◆ **Your goal**:
Each line below that contains "ausblenden" counts once; report the total and nothing more.

(Material for this exercise begins)

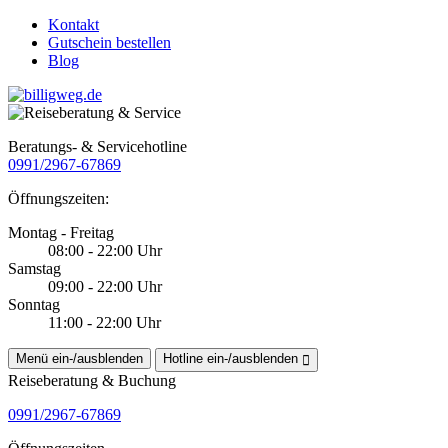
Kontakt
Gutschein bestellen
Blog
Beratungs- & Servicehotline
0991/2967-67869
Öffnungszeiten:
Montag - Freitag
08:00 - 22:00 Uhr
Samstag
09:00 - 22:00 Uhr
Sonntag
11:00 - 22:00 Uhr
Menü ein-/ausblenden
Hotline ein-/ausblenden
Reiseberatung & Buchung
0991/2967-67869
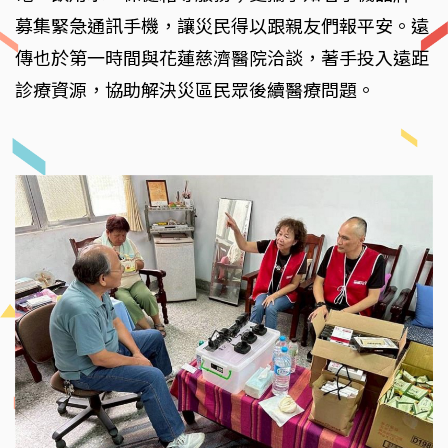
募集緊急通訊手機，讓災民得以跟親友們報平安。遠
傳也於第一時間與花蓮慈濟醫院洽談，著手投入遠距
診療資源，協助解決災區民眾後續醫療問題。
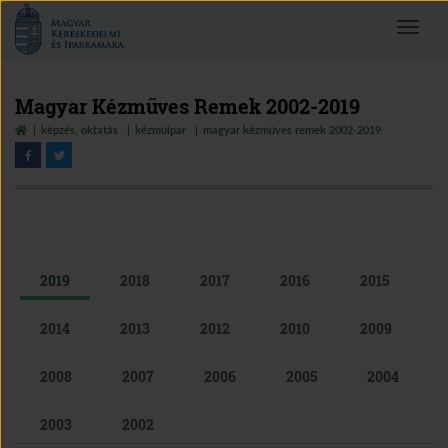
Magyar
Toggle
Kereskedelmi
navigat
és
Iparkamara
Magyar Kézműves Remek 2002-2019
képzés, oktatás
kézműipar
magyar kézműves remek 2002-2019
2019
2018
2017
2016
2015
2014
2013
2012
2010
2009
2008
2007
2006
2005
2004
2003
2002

(Material for this exercise ends)

◆ **Answer section**:
2